======== INPUT ========
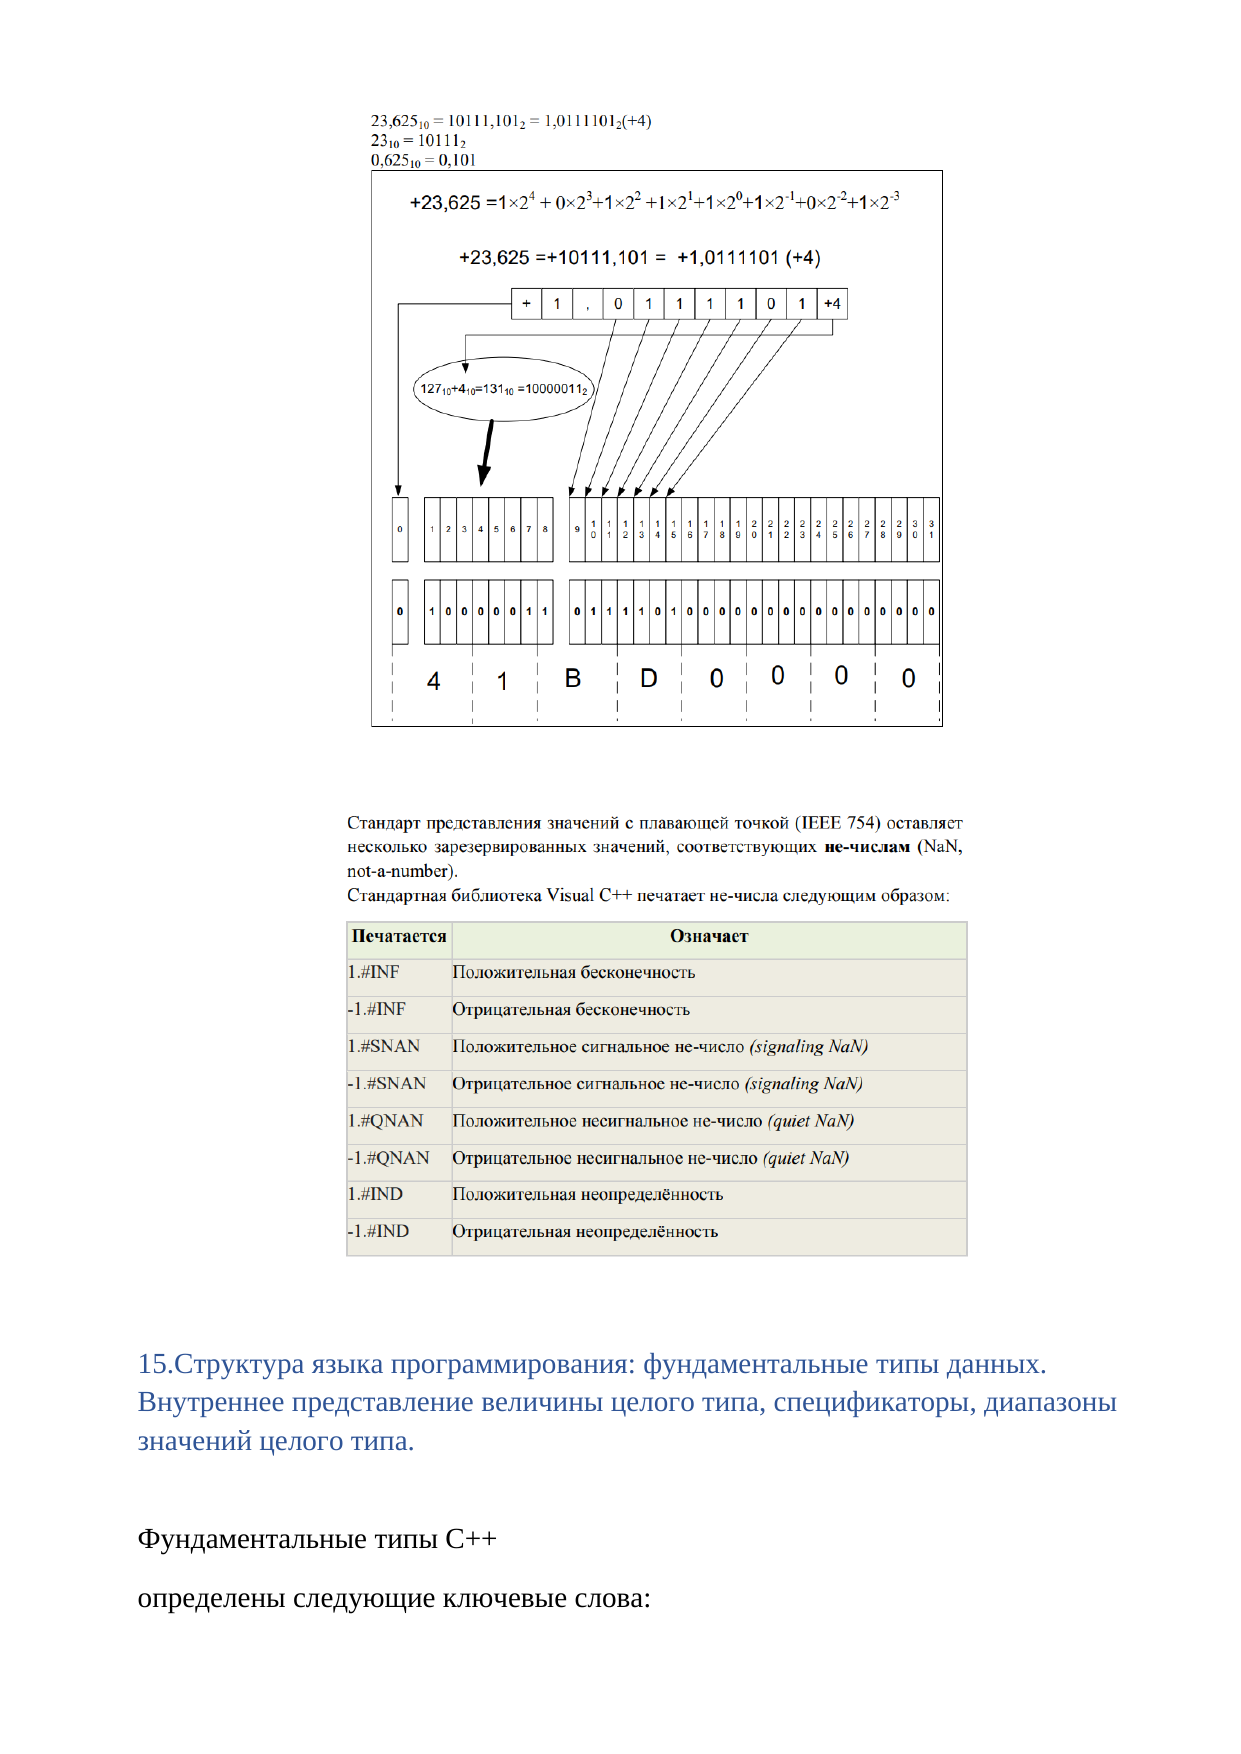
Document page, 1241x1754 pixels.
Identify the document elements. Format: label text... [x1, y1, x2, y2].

picture [338, 813, 975, 1262]
picture [364, 108, 949, 729]
subtitle 15.Структура языка программирования: фундаментальные типы данных. Внутреннее представление величины целого типа, спецификаторы, диапазоны значений целого типа. [137, 1346, 1176, 1456]
text определены следующие ключевые слова: [137, 1580, 1176, 1614]
text Фундаментальные типы C++ [137, 1521, 1176, 1554]
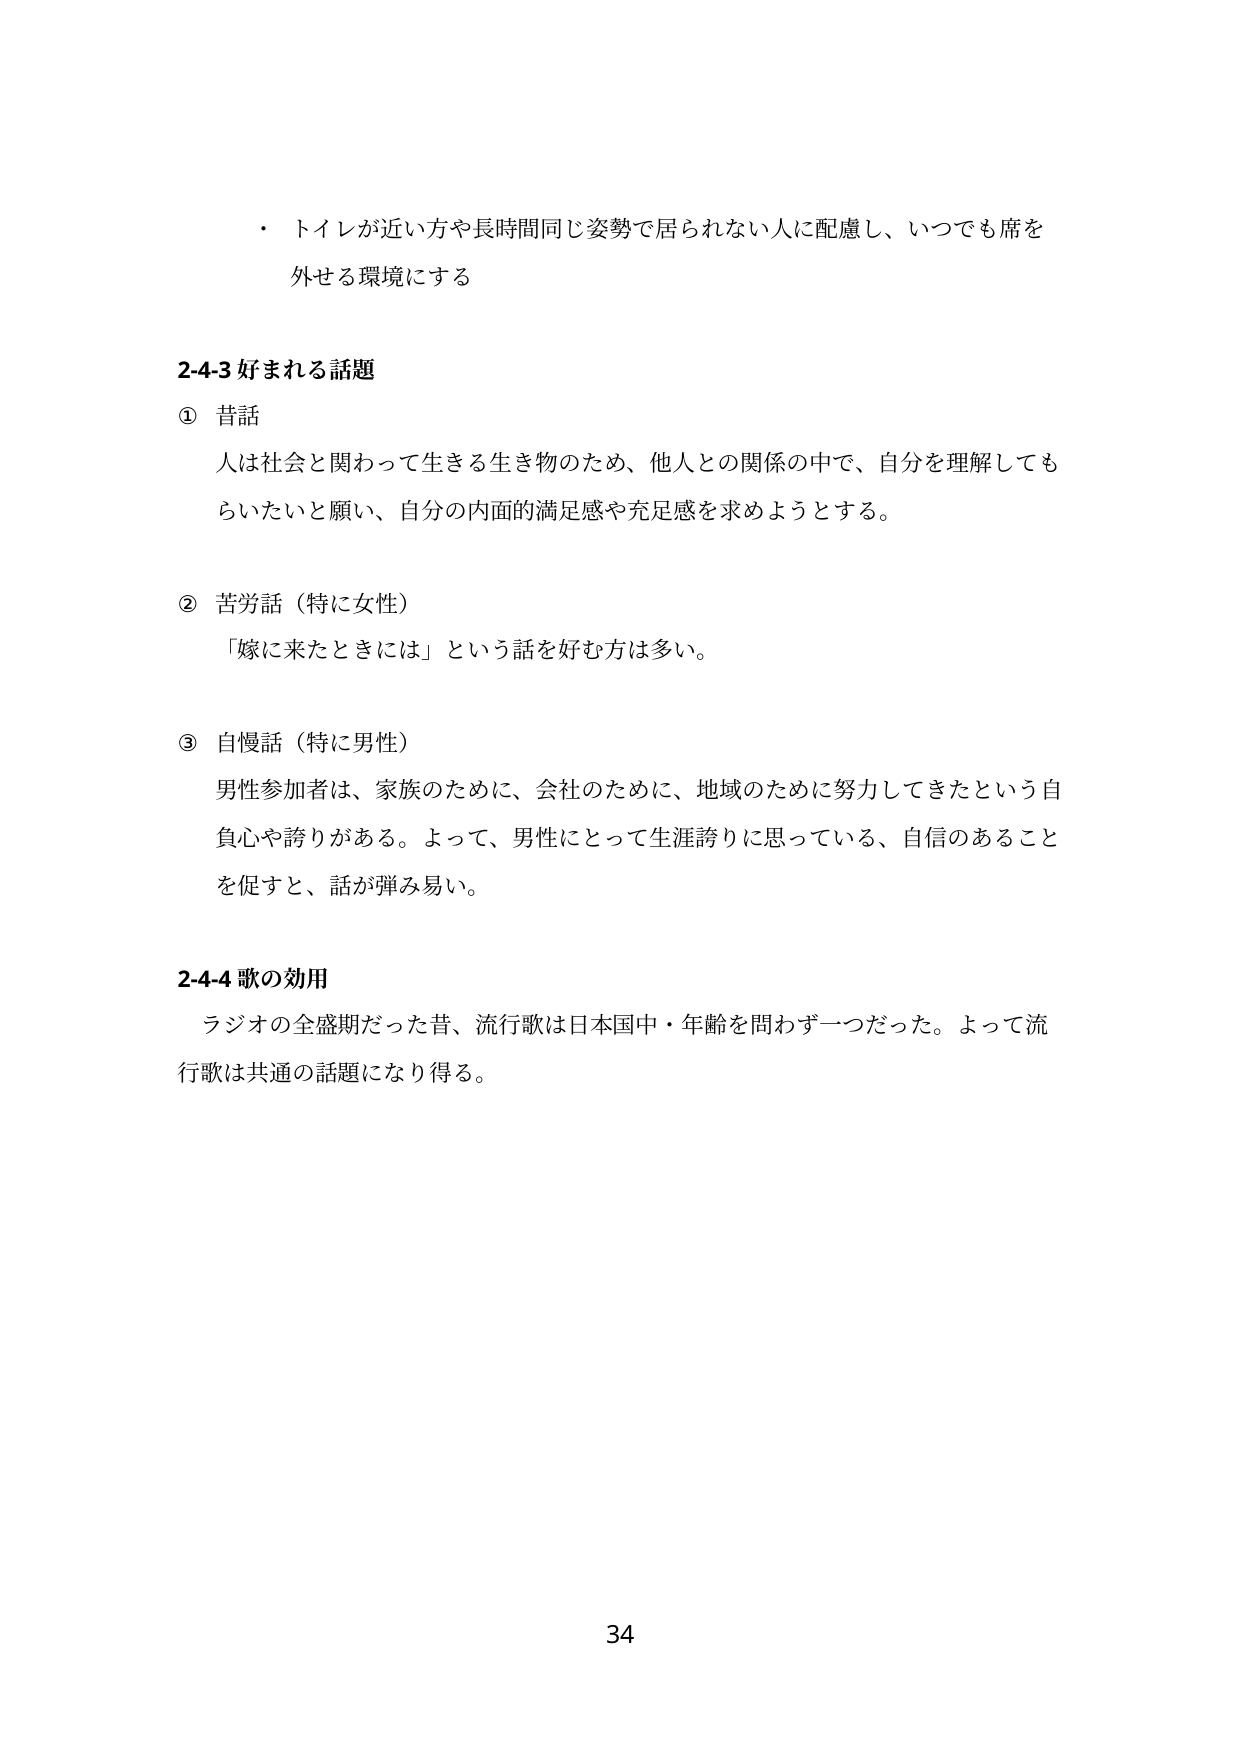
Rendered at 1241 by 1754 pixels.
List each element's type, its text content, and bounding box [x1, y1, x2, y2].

list 男性参加者は、家族のために、会社のために、地域のために努力してきたという自負心や誇りがある。よって、男性にとって生涯誇りに思っている、自信のあることを促すと、話が弾み易い。 [215, 768, 1063, 905]
text ラジオの全盛期だった昔、流行歌は日本国中・年齢を問わず一つだった。よって流行歌は共通の話題になり得る。 [177, 1003, 1063, 1092]
text 2-4-4 歌の効用 [177, 956, 1063, 998]
list 苦労話（特に女性） [177, 582, 1063, 623]
list 昔話 [177, 394, 1063, 436]
list 人は社会と関わって生きる生き物のため、他人との関係の中で、自分を理解してもらいたいと願い、自分の内面的満足感や充足感を求めようとする。 [215, 441, 1063, 530]
list 自慢話（特に男性） [177, 721, 1063, 763]
list 「嫁に来たときには」という話を好む方は多い。 [215, 628, 1063, 670]
list トイレが近い方や長時間同じ姿勢で居られない人に配慮し、いつでも席を外せる環境にする [252, 207, 1063, 296]
text 2-4-3 好まれる話題 [177, 348, 1063, 389]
========
**TASK TO COMPLETE**
Every line above is to be reproduced verbatim, and the pictures are to be omitted.

**SOLUTION TO THE PROBLEM**
Document page, 1241x1754 pixels.
Identify the document elements. Format: label text... [x1, y1, x2, y2].

picture [338, 813, 975, 1262]
picture [364, 108, 949, 729]
subtitle 15.Структура языка программирования: фундаментальные типы данных. Внутреннее представление величины целого типа, спецификаторы, диапазоны значений целого типа. [137, 1346, 1176, 1456]
text определены следующие ключевые слова: [137, 1580, 1176, 1614]
text Фундаментальные типы C++ [137, 1521, 1176, 1554]
Rendered at 1241 by 1754 pixels.
List each element's type, its text content, and bounding box [x1, y1, x2, y2].

list 男性参加者は、家族のために、会社のために、地域のために努力してきたという自負心や誇りがある。よって、男性にとって生涯誇りに思っている、自信のあることを促すと、話が弾み易い。 [215, 768, 1063, 905]
text ラジオの全盛期だった昔、流行歌は日本国中・年齢を問わず一つだった。よって流行歌は共通の話題になり得る。 [177, 1003, 1063, 1092]
text 2-4-4 歌の効用 [177, 956, 1063, 998]
list 苦労話（特に女性） [177, 582, 1063, 623]
list 昔話 [177, 394, 1063, 436]
list 人は社会と関わって生きる生き物のため、他人との関係の中で、自分を理解してもらいたいと願い、自分の内面的満足感や充足感を求めようとする。 [215, 441, 1063, 530]
list 自慢話（特に男性） [177, 721, 1063, 763]
list 「嫁に来たときには」という話を好む方は多い。 [215, 628, 1063, 670]
list トイレが近い方や長時間同じ姿勢で居られない人に配慮し、いつでも席を外せる環境にする [252, 207, 1063, 296]
text 2-4-3 好まれる話題 [177, 348, 1063, 389]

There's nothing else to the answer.